Often, leaders of their respective fields – everything from economics, chemistry, philosophy, law, even leaders of countries – are represented within the intellectual elite. Now, this is by no means always the case, but to an extent, it is arguable that those leaders are often some of our highest regarded scholars. Well, we all know where this argument leads…anti-intellectualism. In a nutshell, this argument slowly develops into the elitist view of the intelligentsia within a society. But is there merit to this argument? Because, if the “intellectual class” in fact exists, then the argument follows that the laypeople fear these intellectual leaders. Their fear is, as Adam Smith famously notes:
People of the same trade seldom meet together, even for merriment and diversion, but the conversation ends in a conspiracy against the public…
That those with knowledge will use it for personal gain, so on and so forth. In accordance with the warning of Smith’s statement, the public sentiment of fear is rather well grounded. Stephen Mack addresses this issue of anti-intellectualism in his article The “Decline” of Public Intellectuals:
As to what Donatich derisively calls a “headstrong individualism and the myth of self-reliance,” it’s worth noting that he’s not giving us full-fledged descriptions of real political ideas but caricatures of an imagined psycho-cultural disposition. An “immature” disposition, at that. One can almost hear the sit-com dad railing against his willful, stubborn, impetuous kid who has once again gotten himself in trouble because he refused to heed Pop’s unwaveringly wise advice. And in this myth, common-folk (like kids) always get into trouble because they lack what all paternal intellectuals have by birthright—impulse control. The infantile common-folk who comprise the “mob” has been the star of elitist melodrama for centuries; they’re also “exhibit A” in nearly every hand-wringing, anti-democratic treatise in the western tradition. Now, are some people ill-equipped for self-government? Of course. But the strongest alternative argument, the best argument for democracy, is not that the people are “naturally” equipped for self-government—but that they need to become so, and, moreover, experience is the only teacher. So here’s the point: Any argument for the public intellectual that, like Donatich’s, rests the assumption that common citizens are forever childlike and must be led by a class of experts is politically corrosive and historically dangerous.
Now, let’s investigate as to what the public intellectual is.
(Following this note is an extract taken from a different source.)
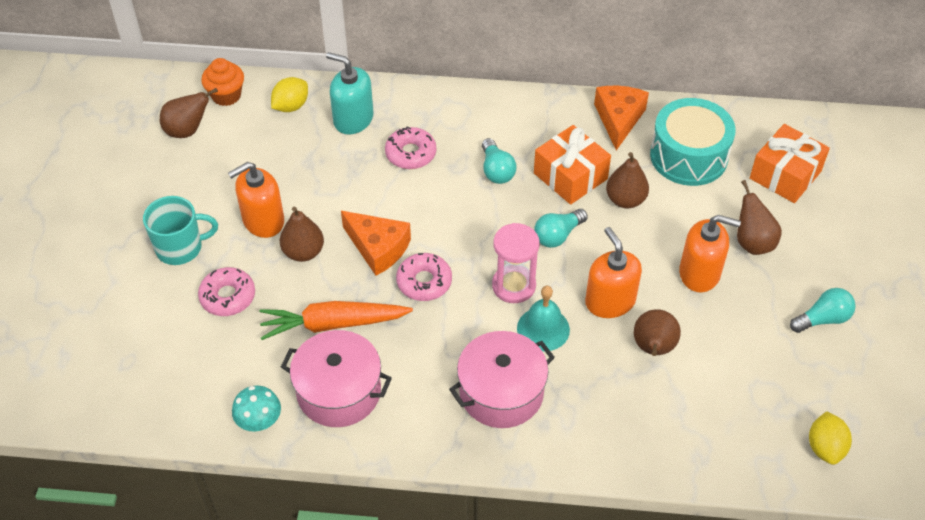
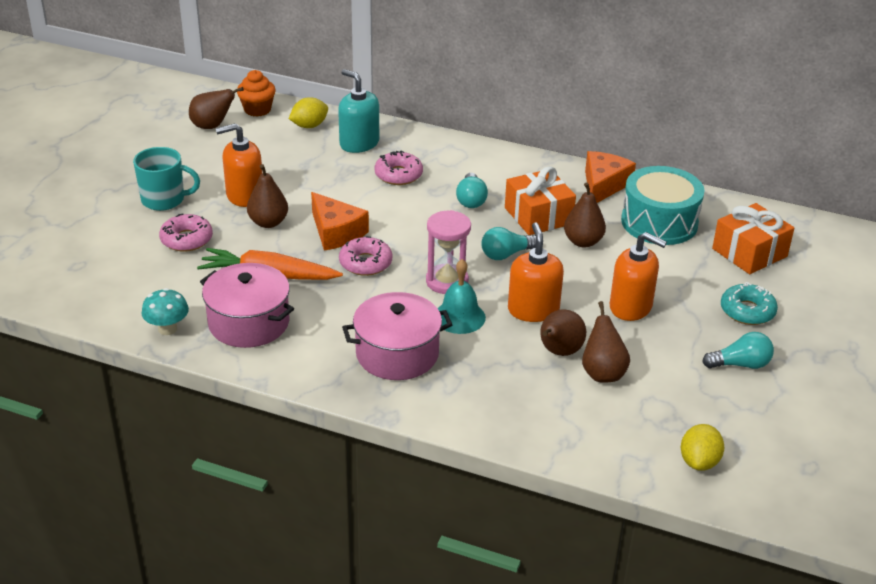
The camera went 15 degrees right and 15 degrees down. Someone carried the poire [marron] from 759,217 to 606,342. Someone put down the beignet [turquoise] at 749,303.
This country cherishes the individual, but the arguments promoting headstrong individualism and self-reliance have been debunked, so what does that leave us with?
Recent trends show that record numbers of students are attending College. The number of educated individuals within society is on the rise. Though there exists the “educated poor” within society, those who attend a university, as compared to those who only complete high school, often make substantially more money over their lifetimes. Statistics show, though not guarantee, that higher levels of education lead to better paying careers. Because it is argued that there is a high correlation between education and income (though not a guaranteed relationship), it would seem that we hold educated individuals in high esteem. We pay them a lot to do what they do so well – whatever it may be.
So, the country regards both individuals and educated peoples as important within society. Well where do you slip in the ego, the individual, the “I”? Here we have the public intellectual. The educated leaders within society, those that lead their fields and use their voices to question social and humanitarian issues. Now it’s not to say that ego is necessarily a bad thing – how else can one stubbornly (for lack of a better word) stand up to political and social leaders. For those intellectuals that want to voice their opinions and ideas for social and political change, ego is necessary.
A public intellectual is can come from any realm of study. Steven Levitt, for example, is a University of Chicago economics professor. But, the reason he is considered a public intellectual, in a nutshell, is because of the work he does with regard to social change. The role of the public intellectual is not to necessarily be an activist, but to be an informant. If knowledge is power, then the intelligentsia has power. It is the necessary duty of the public intellectuals to wield this power with caution. It is important that the public intellectual is constructively critical of social progress and change. It is important that he constructs his criticism on rational arguments and reasoning. So why is it the role of our intellectuals within society to wield this power? It is not just because of their power within society but as Stephen Mack argues, “[It is] because learning the processes of criticism and practicing them with some regularity are requisites for intellectual employment. It’s what we [intellectuals] do at our day jobs.”